One study group will partner with DENR and the Consumer Protection Division of the North Carolina Department of Justice to compare the state’s current forced pooling policies with those of other states currently fracking for natural gas and modify the policies if needed. North Carolina’s forced pooling law, which was originally written to regulate vertical drilling for natural gas, currently affords DENR the right to require landowners to integrate their properties into a single tract.

If a significant percentage of landowners within a proposed drilling unit agree to lease their gas rights to an oil and gas company, forced pooling laws require holdout landowners to integrate their property into the unit. Fracking enables drillers to extract gas from a wide area surrounding the well, and drilling units negate the complex legal question of what gas came from where. All landowners within established drilling units share in royalties paid by the oil and gas company.

Proponents of forced pooling insist such laws benefit both the land and the landowner by minimizing the number of wells within a unit and ensuring all landowners are properly compensated for the gas extracted from underneath their properties, but many opponents think forced pooling laws encroach on landowners’ property rights.

The recommendations of the study group, which must be reported to the Joint Legislative Commission on Energy Policy and the Environmental Review Commission by Oct. 1, 2013, could determine if a landowner has the right to refuse to integrate into a proposed drilling unit.

“That group will absolutely look at every state in the nation that is actively mining for natural gas or oil,” Covington said. “We’ll look at those states and their policies and assess the pros and cons and try to come up with how those policies differ from our current forced pooling law. If you look at our current forced pooling law, it’s very broad.”

Though Moose is opposed to forced pooling, he said the recommendations of the study group will have little effect on his overall peace of mind in regard to the possibility of fracking in his area.

“If my three neighbors sold their rights and rigs were getting set up on either side of me, I’d already be in hot water, wouldn’t I?” he asked.

Study committee examines power of local governments

A second study group authorized under Senate Bill 820 will determine the extent to which local governments will be able to regulate oil and gas activities through zoning or other local ordinances. This group will collaborate with the Department of Environment and Natural Resources, the North Carolina League of Municipalities, and the North Carolina Association of County Commissioners to gather information and present recommendations to the Joint Legislative Commission on Energy Policy and the Environmental Review Commission by Oct. 1, 2013.

“These limits on zoning and local regulatory power would be one of the factors controlling whether local governments could establish special agricultural districts that might regulate certain types of oil and gas activities expressly or pass generally applicable laws that also would restrict oil and gas development in some way,” said John Humphrey, principal of the Humphrey Law Firm in Washington, D.C., and former director of policy development at DENR.

Covington noted the establishment of such districts would likely give rise to a new set of questions.

“The organic farmer thinks differently than the corn, soybean or tobacco farmer,” he said. “Incredibly different mindsets.
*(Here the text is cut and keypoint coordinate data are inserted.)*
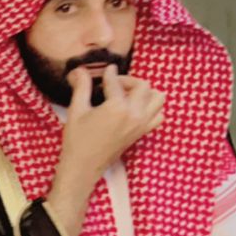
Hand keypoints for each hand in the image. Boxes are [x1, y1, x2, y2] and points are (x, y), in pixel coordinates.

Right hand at [56, 66, 164, 184]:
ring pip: (158, 98)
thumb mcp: (76, 111)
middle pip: (143, 86)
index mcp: (117, 108)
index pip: (116, 83)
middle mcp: (135, 114)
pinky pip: (159, 115)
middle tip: (114, 84)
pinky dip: (152, 108)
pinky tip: (135, 108)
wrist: (84, 166)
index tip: (106, 70)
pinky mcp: (143, 132)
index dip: (109, 74)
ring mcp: (142, 124)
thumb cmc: (77, 139)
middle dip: (129, 81)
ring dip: (145, 92)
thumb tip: (80, 70)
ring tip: (128, 95)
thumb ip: (82, 87)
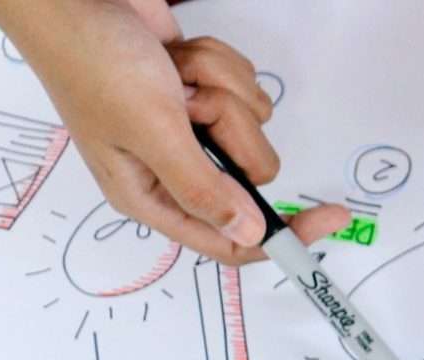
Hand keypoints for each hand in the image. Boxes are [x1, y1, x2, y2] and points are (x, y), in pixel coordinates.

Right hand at [0, 0, 344, 261]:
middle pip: (253, 172)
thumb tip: (248, 235)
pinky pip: (244, 86)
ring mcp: (189, 125)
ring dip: (219, 87)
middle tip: (188, 104)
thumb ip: (202, 188)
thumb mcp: (152, 132)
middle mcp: (173, 166)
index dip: (283, 235)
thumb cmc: (93, 63)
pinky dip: (216, 63)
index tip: (330, 217)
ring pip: (252, 122)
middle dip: (230, 128)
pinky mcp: (202, 91)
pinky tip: (176, 56)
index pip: (230, 240)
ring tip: (173, 74)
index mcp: (150, 194)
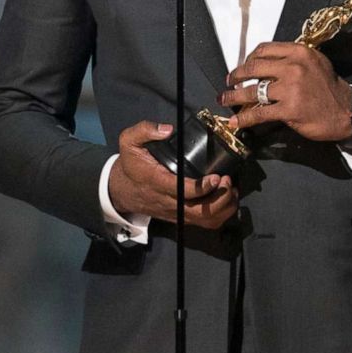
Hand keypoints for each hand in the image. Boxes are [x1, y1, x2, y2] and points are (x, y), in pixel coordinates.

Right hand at [108, 121, 237, 227]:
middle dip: (220, 198)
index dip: (201, 188)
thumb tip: (168, 129)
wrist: (121, 190)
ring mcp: (177, 213)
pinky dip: (222, 213)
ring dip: (224, 207)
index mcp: (157, 183)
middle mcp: (169, 201)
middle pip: (200, 212)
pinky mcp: (182, 217)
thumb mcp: (129, 142)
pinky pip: (205, 223)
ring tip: (230, 189)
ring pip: (205, 220)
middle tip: (227, 181)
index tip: (216, 177)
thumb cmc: (130, 165)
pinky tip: (227, 198)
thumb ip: (145, 130)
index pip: (181, 191)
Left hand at [220, 42, 351, 141]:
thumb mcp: (315, 63)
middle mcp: (293, 67)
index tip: (242, 67)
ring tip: (224, 100)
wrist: (346, 111)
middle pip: (253, 68)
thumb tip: (265, 65)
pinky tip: (235, 121)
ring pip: (252, 91)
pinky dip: (244, 118)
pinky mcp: (289, 109)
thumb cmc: (329, 87)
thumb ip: (292, 60)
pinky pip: (259, 113)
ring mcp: (290, 89)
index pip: (264, 50)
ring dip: (233, 97)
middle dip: (236, 76)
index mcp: (298, 52)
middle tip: (229, 82)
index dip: (248, 58)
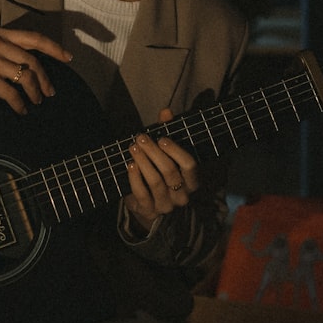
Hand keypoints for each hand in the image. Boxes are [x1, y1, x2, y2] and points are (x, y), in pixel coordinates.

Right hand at [0, 28, 72, 113]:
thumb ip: (5, 49)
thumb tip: (32, 64)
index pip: (34, 38)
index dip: (54, 48)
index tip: (68, 58)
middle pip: (33, 62)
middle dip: (45, 80)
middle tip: (50, 93)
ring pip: (25, 77)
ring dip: (35, 93)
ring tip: (35, 102)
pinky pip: (12, 94)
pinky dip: (20, 104)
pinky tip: (21, 110)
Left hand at [123, 108, 199, 232]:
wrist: (149, 204)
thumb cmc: (160, 172)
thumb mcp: (166, 153)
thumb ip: (167, 132)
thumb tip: (165, 111)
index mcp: (192, 181)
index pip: (190, 165)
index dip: (176, 151)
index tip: (161, 138)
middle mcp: (182, 195)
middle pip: (170, 172)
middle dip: (153, 152)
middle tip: (141, 138)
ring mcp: (166, 205)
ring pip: (155, 182)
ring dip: (143, 162)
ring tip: (133, 148)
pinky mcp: (150, 212)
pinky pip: (142, 194)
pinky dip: (135, 178)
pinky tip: (130, 164)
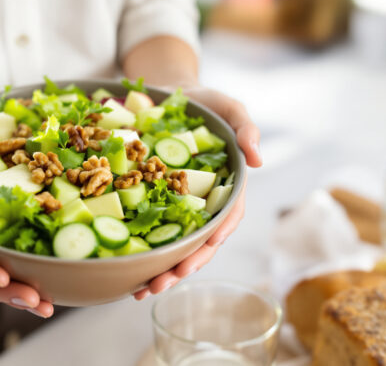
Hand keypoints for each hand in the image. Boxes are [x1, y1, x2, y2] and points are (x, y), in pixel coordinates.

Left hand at [133, 86, 260, 299]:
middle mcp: (204, 204)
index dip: (215, 237)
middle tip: (162, 284)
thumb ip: (246, 128)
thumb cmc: (206, 104)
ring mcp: (179, 206)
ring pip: (174, 246)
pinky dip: (142, 254)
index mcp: (226, 188)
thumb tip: (259, 161)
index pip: (226, 219)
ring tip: (143, 290)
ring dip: (161, 271)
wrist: (171, 95)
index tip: (202, 251)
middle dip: (182, 266)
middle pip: (198, 243)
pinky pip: (150, 231)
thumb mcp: (229, 108)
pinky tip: (127, 273)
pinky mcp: (155, 203)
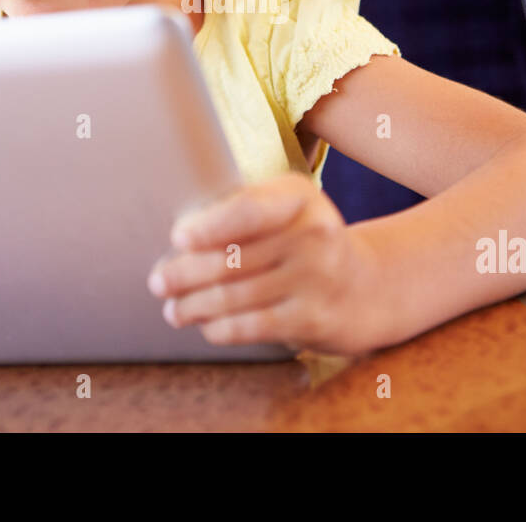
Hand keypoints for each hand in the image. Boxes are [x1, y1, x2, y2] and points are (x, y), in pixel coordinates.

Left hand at [146, 171, 383, 355]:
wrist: (366, 287)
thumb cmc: (306, 244)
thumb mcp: (288, 212)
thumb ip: (245, 214)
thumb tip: (181, 240)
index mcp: (298, 198)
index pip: (249, 210)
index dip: (210, 226)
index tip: (178, 238)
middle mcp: (312, 234)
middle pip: (233, 259)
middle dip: (185, 274)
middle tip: (158, 282)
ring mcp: (316, 278)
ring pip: (236, 296)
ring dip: (194, 306)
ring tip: (173, 310)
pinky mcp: (313, 319)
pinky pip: (253, 325)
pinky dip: (221, 328)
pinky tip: (206, 327)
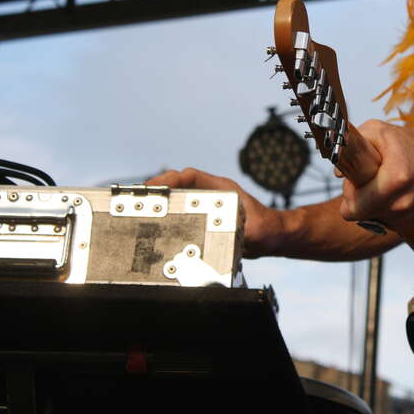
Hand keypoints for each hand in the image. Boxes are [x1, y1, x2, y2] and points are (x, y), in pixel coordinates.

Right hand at [145, 168, 283, 258]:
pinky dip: (168, 212)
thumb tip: (223, 230)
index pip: (191, 176)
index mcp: (223, 189)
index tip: (155, 188)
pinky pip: (183, 210)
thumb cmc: (268, 230)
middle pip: (180, 184)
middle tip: (139, 198)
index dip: (170, 179)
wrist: (274, 238)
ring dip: (161, 200)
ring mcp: (209, 204)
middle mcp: (213, 193)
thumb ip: (241, 230)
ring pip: (179, 196)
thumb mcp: (255, 231)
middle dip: (158, 188)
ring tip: (141, 207)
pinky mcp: (206, 217)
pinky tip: (156, 222)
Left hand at [339, 120, 413, 231]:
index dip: (348, 193)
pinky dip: (381, 208)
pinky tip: (391, 193)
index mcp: (393, 181)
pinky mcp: (408, 223)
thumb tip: (338, 171)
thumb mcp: (379, 131)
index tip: (356, 179)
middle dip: (356, 198)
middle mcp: (399, 205)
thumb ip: (351, 145)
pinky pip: (382, 220)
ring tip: (382, 185)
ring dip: (369, 204)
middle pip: (358, 215)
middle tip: (367, 181)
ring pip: (369, 219)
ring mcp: (405, 218)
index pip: (351, 207)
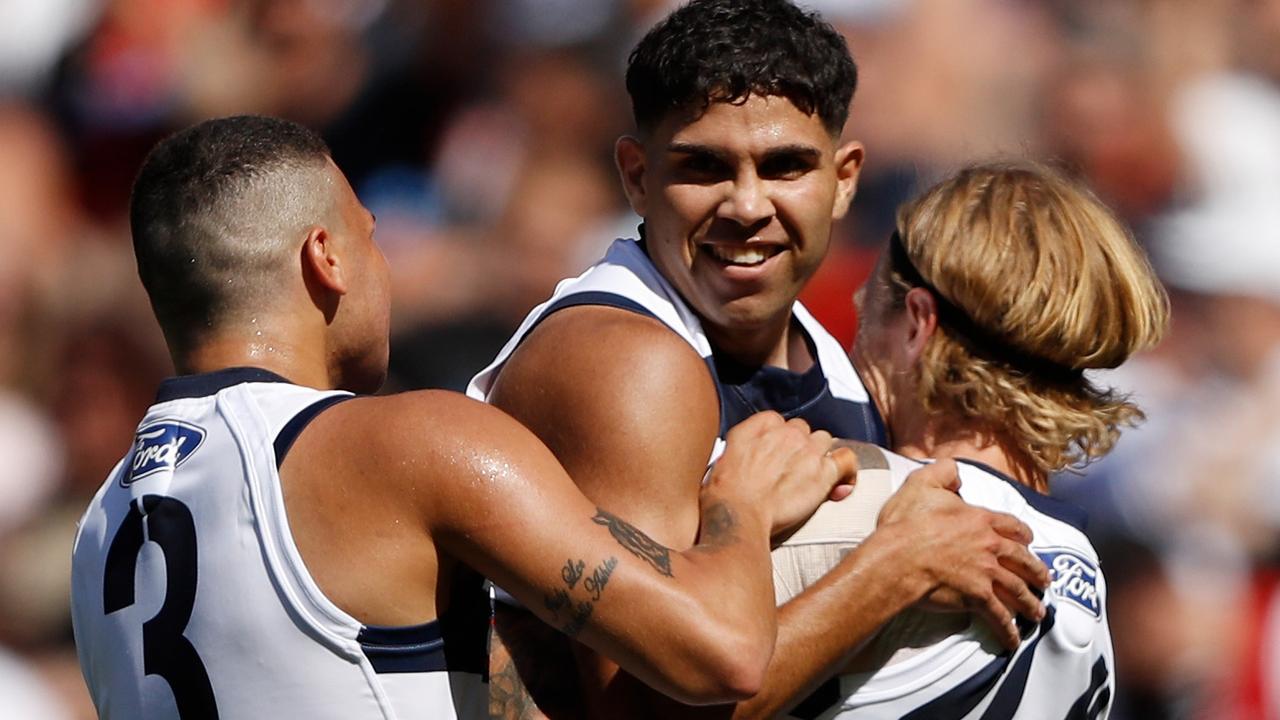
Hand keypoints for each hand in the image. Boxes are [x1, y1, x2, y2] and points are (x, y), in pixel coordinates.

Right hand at [704, 412, 857, 539]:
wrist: (737, 513)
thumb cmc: (725, 493)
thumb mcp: (723, 454)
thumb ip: (742, 444)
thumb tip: (750, 451)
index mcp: (761, 424)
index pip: (780, 422)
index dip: (778, 442)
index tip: (773, 458)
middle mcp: (786, 431)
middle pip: (803, 430)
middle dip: (798, 447)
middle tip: (788, 471)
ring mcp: (807, 449)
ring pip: (824, 441)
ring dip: (818, 456)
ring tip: (809, 478)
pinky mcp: (823, 472)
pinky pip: (846, 460)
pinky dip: (847, 470)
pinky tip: (841, 484)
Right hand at [878, 460, 1050, 649]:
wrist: (897, 559)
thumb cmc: (906, 524)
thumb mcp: (922, 484)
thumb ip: (943, 472)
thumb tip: (957, 471)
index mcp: (980, 520)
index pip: (1012, 526)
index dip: (1023, 534)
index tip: (1029, 542)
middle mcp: (991, 546)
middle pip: (1023, 560)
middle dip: (1037, 572)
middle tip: (1045, 581)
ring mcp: (987, 574)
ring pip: (1019, 590)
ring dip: (1031, 603)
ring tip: (1038, 612)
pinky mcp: (978, 598)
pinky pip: (1000, 617)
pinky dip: (1008, 630)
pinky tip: (1013, 640)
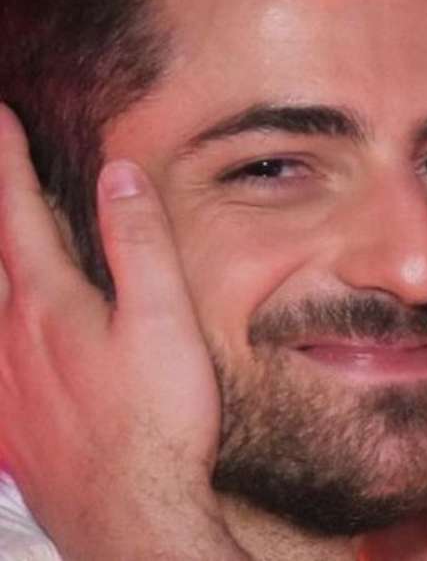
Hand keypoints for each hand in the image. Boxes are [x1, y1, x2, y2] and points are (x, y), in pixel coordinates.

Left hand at [0, 105, 245, 559]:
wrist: (128, 514)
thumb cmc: (157, 418)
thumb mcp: (164, 321)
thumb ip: (139, 244)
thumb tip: (118, 175)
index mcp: (49, 303)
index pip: (19, 212)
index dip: (7, 159)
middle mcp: (9, 335)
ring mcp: (0, 378)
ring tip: (0, 235)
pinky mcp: (4, 416)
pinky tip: (3, 322)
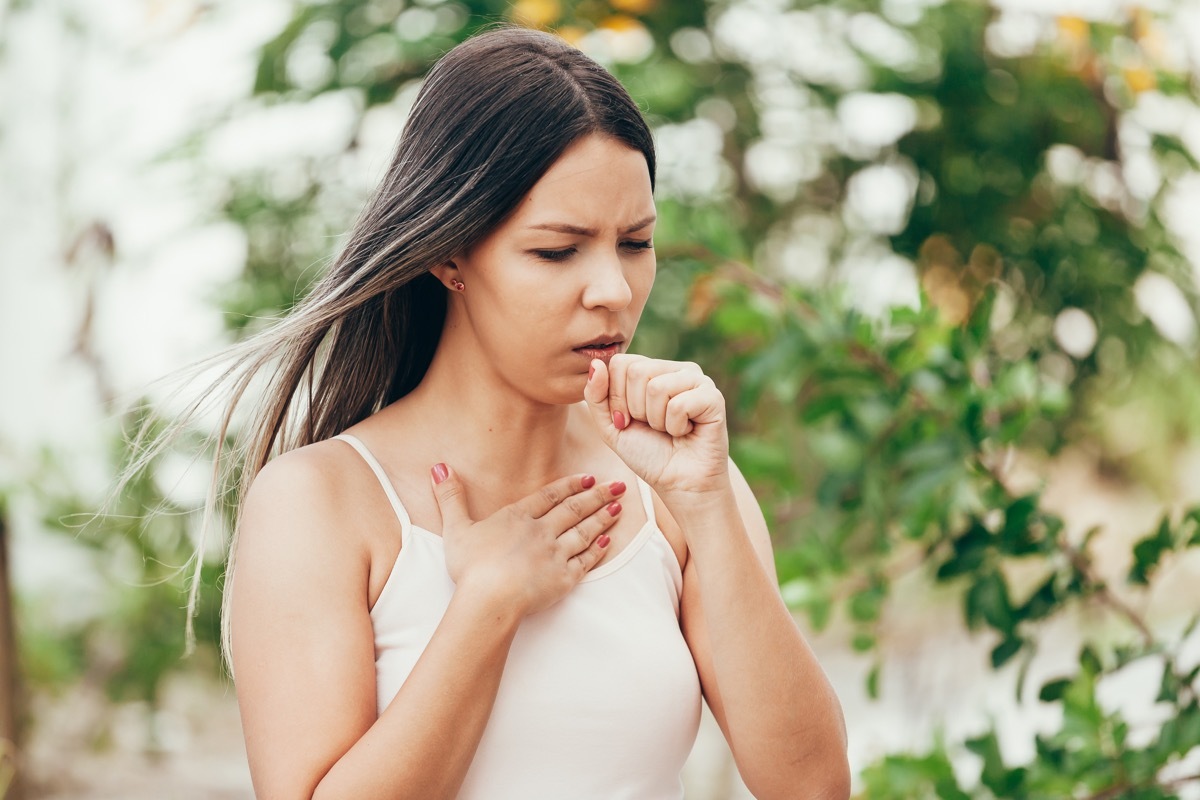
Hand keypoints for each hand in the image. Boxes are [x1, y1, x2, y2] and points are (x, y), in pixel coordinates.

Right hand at [429, 466, 625, 615]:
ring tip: (618, 508)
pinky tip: (608, 542)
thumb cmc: (470, 566)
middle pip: (574, 510)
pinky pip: (585, 561)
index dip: (569, 486)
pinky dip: (598, 550)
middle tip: (617, 485)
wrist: (490, 598)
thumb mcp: (456, 528)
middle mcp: (542, 532)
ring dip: (602, 518)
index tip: (587, 478)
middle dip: (597, 496)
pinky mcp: (564, 579)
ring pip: (584, 532)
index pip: (549, 496)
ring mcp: (555, 555)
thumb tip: (439, 468)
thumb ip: (451, 497)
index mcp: (518, 517)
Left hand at [583, 355, 730, 501]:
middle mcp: (676, 369)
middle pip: (637, 371)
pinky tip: (687, 432)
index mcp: (653, 369)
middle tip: (653, 427)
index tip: (628, 420)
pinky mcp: (713, 397)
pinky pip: (679, 404)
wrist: (678, 484)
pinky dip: (676, 427)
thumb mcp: (610, 425)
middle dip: (636, 409)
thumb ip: (596, 395)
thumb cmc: (647, 453)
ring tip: (670, 429)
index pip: (620, 363)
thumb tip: (596, 362)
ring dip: (656, 420)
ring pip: (657, 387)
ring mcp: (698, 380)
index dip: (616, 398)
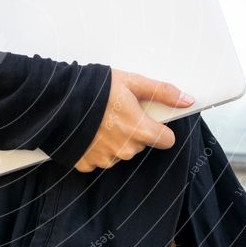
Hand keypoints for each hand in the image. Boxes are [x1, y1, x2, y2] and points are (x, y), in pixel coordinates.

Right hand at [74, 69, 194, 172]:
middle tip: (117, 113)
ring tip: (100, 121)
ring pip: (120, 152)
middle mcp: (125, 149)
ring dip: (114, 140)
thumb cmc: (95, 88)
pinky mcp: (87, 163)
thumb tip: (188, 100)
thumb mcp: (132, 82)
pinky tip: (88, 133)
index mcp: (140, 130)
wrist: (57, 99)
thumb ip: (162, 92)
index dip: (159, 129)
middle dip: (134, 131)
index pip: (167, 140)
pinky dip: (96, 148)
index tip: (149, 119)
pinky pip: (99, 159)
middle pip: (141, 144)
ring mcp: (105, 158)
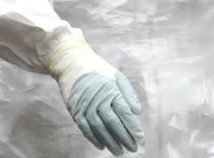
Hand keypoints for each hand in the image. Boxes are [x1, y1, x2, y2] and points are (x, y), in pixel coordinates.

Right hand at [42, 35, 145, 154]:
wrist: (72, 64)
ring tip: (120, 152)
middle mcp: (98, 100)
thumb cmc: (98, 70)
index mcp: (111, 91)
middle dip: (125, 138)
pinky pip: (85, 128)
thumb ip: (128, 93)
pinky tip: (102, 146)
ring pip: (100, 129)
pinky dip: (94, 139)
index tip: (141, 139)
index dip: (133, 127)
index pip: (124, 113)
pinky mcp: (75, 111)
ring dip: (110, 142)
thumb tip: (137, 111)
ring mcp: (86, 106)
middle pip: (113, 123)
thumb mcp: (116, 76)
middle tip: (133, 149)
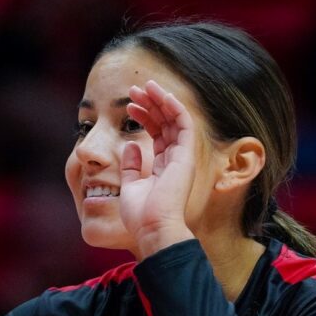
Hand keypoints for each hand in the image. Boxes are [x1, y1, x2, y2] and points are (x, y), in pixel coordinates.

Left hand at [120, 80, 196, 257]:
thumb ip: (131, 166)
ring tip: (143, 88)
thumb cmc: (141, 215)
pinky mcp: (186, 155)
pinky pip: (184, 124)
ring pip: (174, 119)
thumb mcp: (130, 186)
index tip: (129, 106)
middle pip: (165, 123)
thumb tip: (129, 146)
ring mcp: (182, 156)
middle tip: (133, 92)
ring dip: (160, 100)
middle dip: (151, 104)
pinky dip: (175, 108)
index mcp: (164, 166)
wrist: (152, 227)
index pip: (157, 133)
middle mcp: (176, 159)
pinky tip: (162, 95)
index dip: (145, 117)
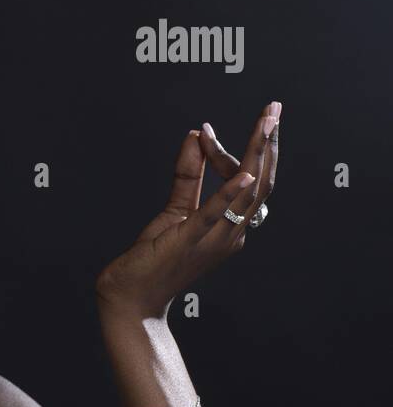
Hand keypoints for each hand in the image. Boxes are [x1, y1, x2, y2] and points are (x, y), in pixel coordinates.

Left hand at [95, 100, 280, 320]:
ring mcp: (215, 239)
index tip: (205, 131)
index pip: (246, 180)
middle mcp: (232, 233)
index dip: (232, 152)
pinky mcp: (191, 240)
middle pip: (261, 182)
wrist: (131, 297)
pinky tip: (244, 172)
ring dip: (257, 155)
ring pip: (247, 192)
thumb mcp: (175, 209)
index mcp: (231, 226)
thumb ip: (188, 174)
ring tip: (267, 123)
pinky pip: (216, 214)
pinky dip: (230, 192)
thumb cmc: (154, 258)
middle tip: (275, 109)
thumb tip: (194, 135)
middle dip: (268, 143)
It’s easy to say you’re going to carve out all these agricultural districts, but the reality is every district has its own unique set of issues.”

He acknowledged the interest of maintaining a viable farming community in Chatham County.

“How is that all affected?” he asked. “That is something we need to think about.”

From the perspective of a Chatham County produce farmer, Moose said he thinks allowing local governments to establish special agricultural districts is a good idea.

“Special agricultural districts might let people decide whether they want their land to be agricultural or industrial or post-industrial,” he said. “They would at least put the question on the table and give farmers a voice in the debate.”